### Your goal:
Look through the lines below and copy each one that includes "select".

### Data to use:
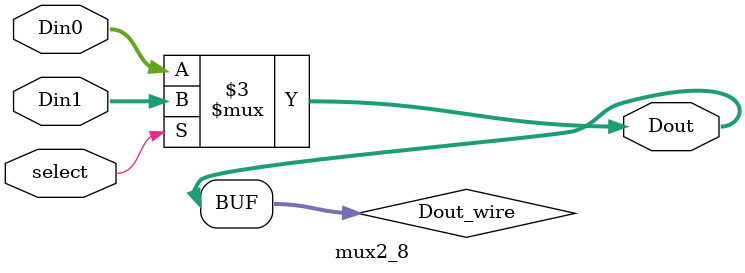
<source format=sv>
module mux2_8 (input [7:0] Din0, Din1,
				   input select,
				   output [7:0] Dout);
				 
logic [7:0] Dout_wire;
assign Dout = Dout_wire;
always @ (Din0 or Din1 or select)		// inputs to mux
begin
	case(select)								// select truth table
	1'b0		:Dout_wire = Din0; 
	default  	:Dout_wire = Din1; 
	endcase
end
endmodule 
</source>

### Exercise result:
				   input select,
always @ (Din0 or Din1 or select)		// inputs to mux
	case(select)								// select truth table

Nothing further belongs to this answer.